The orchestration layer described here adds minimal compute overhead. The logic is deterministic code running entirely outside the model context. The investment is engineering time, specifically days to weeks to build and calibrate. The alternative is discovering your failure thresholds the hard way, at production volume, on your cloud bill.
Build the circuit breaker before you need it. By the time you need it, you’re already paying for not having it.
The Principle Underneath the Architecture
Every instinct in agent system design pulls toward more intelligence, a smarter critic, a more capable builder, another layer of AI judgment applied wherever the last layer fell short. That instinct is understandable and almost always counterproductive.
The pattern that holds up under pressure is a strict division of labor: AI handles the open-ended reasoning, traditional code enforces the boundaries, existing human workflows handle the exceptions. Not as a fallback for a broken system, but as a deliberate architectural choice in a working one.
There’s a counterintuitive implication worth carrying forward: as AI agents become more capable, the orchestration layer becomes more important, not less.
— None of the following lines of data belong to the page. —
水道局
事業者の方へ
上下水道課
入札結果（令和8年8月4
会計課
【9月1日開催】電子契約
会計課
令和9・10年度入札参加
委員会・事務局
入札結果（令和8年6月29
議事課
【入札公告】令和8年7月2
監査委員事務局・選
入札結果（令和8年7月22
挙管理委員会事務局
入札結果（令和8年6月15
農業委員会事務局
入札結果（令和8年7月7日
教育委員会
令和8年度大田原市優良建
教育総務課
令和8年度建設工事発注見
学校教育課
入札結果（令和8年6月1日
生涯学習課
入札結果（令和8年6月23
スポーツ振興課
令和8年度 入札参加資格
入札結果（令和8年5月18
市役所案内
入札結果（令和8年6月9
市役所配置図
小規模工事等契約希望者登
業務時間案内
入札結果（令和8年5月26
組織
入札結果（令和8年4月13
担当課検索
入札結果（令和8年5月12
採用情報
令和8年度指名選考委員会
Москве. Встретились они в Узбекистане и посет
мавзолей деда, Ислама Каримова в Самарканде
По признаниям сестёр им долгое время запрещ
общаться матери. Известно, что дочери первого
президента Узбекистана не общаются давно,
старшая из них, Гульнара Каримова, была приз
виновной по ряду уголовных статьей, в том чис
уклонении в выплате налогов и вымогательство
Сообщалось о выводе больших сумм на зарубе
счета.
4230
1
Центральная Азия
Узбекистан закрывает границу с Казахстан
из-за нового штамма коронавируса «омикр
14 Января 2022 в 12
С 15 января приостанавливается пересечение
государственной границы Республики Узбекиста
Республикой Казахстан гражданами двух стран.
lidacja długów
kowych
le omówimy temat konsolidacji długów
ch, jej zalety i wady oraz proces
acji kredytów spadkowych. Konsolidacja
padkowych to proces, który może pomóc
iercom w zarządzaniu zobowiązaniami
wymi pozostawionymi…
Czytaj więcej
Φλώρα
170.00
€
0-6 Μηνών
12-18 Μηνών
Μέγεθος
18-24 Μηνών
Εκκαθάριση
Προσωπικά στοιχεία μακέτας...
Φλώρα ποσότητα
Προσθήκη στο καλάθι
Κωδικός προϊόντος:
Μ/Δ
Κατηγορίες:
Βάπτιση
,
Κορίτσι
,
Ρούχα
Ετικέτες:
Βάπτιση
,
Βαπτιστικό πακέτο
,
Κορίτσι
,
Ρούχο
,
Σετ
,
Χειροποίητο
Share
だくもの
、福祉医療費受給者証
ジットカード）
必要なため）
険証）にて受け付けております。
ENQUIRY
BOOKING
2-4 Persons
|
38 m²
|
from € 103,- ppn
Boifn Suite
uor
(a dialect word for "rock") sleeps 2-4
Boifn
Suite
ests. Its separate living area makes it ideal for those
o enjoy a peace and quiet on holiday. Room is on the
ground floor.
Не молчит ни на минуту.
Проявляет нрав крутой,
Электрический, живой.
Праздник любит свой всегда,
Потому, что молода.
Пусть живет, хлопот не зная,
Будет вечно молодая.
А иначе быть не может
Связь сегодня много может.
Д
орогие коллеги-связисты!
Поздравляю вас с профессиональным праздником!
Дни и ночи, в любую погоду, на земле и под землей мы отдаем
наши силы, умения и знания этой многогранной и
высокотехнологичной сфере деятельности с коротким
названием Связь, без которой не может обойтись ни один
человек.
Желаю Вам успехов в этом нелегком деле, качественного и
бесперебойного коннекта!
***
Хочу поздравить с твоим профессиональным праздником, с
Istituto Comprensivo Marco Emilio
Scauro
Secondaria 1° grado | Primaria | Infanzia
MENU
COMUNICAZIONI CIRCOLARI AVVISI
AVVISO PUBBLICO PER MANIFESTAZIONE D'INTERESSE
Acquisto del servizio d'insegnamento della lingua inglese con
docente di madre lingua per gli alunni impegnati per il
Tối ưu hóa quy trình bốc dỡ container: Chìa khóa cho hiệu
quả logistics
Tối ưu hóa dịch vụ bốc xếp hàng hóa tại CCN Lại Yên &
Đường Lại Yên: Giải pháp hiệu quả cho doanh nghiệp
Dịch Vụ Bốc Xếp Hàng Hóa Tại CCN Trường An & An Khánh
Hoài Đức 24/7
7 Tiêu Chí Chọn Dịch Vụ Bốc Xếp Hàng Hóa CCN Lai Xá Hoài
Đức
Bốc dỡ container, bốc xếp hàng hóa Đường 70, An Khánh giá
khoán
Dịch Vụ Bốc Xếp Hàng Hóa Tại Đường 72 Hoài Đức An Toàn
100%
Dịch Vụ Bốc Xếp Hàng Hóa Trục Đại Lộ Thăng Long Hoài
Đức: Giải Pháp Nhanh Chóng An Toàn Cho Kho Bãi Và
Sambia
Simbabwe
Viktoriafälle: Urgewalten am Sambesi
A more capable agent running in an uncontrolled loop causes more damage, faster, at greater cost than a weaker one. The sophistication of the AI and the rigidity of its constraints need to scale together. Every increase in autonomy is an argument for a more robust circuit breaker, not a less necessary one.
Autonomy without boundaries isn’t architectural minimalism. It’s just risk with a better interface.
Build the builder. Build the critic. Make sure something that doesn’t think is always in charge of knowing when to stop.